____ Supplied text

Moreton Bay Fig Tree Spirits

These are huge trees found at a few places in the gardens, notably at the low end of the Fern Gully and by the south-west arm of the Ornamental Lake. A few years back just in summer, but now all year round, they house fruit bats. They feed from the ample fruit these trees hold, and by day hang inverted in the top branches.

The tree spirits are khaki and orange and are huge beings who hold communes of thousands of small nature spirits in their confines. Some of these are directly a product of the energy of the tree. Others seem distinct but use the shelter and protective energy embrace of the tree spirit. The fig tree spirits talk often with each other using thought language. They show much self-interest, so if a passer by seems hostile to the trees they are not welcome. The spirits try to drain their energy or to make them feel uneasy and leave. However, if a visitor seems to them friendly the tree spirit greets them with an open heart. When this happens the colonies of the little elfin creatures will creep nearer, cautiously at first, then openly they bask or play with or near the person. These trees seem to enjoy the presence of small children who play, or lovers who stroll through the paths under the tree canopies.

________

Questions on the material »
(1) Print the passage on Moreton Bay fig tree spirits word for word, from "Moreton Bay Fig" to "the top branches.".
(2) Using the passage on Moreton Bay fig tree spirits, answer:
(a) What animals do the trees house?
(b) What colors are the tree spirits?
(c) How do the fig tree spirits talk with each other?
(3) Go on with the passage on Moreton Bay fig tree spirits, starting after its final sentence.

____ Recorded information

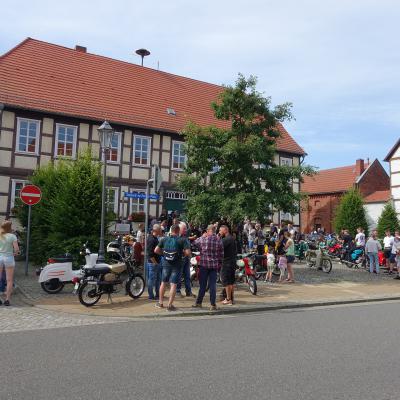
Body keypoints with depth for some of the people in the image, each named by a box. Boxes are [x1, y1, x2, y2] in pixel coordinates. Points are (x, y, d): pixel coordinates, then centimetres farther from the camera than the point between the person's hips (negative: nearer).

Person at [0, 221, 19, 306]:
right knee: (9, 280, 5)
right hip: (9, 258, -3)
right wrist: (15, 253, 8)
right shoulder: (12, 236, -7)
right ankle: (7, 299, 3)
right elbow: (16, 249, -12)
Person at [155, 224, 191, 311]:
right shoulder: (183, 240, -8)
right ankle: (170, 305, 1)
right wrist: (182, 252, 4)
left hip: (166, 263, 4)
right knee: (173, 284, 1)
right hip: (177, 264, -3)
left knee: (163, 283, 17)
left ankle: (160, 303, 26)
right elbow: (188, 253, -16)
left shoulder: (164, 239, 2)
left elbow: (156, 250, 1)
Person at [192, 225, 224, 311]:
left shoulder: (203, 239, -10)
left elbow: (195, 243, 10)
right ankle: (212, 304, 5)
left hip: (204, 264, -2)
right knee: (213, 285, 4)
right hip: (214, 265, 2)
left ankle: (199, 302, 18)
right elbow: (221, 254, 5)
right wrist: (220, 264, 15)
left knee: (203, 284, 7)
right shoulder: (219, 240, 1)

________

Results »
(1)
Moreton Bay Fig Tree Spirits

These are huge trees found at a few places in the gardens, notably at the low end of the Fern Gully and by the south-west arm of the Ornamental Lake. A few years back just in summer, but now all year round, they house fruit bats. They feed from the ample fruit these trees hold, and by day hang inverted in the top branches.

(2)
(a) Fruit bats.
(b) Khaki and orange.
(c) Using thought language.

(3)
The actual fig tree spirit is like a living house inside the tree. It has complex and gnarled body shape but fits like a glove inside the complex form of trunk and thick branches. It has a type of yellow, green and orange hair with splashes of red throughout, and a large head in the middle to lower part of the tree where the main branches start from the usually short, broad trunk. Its closeness to the ground enables it to focus mainly on the earthy spirits in its roots and the local smaller trees and bush spirits. It has wide eyes and is able to turn about from inside the trunk. If passers by think they are being watched by the tree, they certainly are!


Oak Tree Spirits

Tree spirits are an enchanting study for the clairvoyant. Oak Lawn provides an ideal setting to learn about the auras, minds and ways of these wondrous beings. Oak trees may age to close on a thousand years so in the case of these gardens the tree spirits are relatively young. (100 years at most.) They yet have a maturity and poise that sets them apart from other trees.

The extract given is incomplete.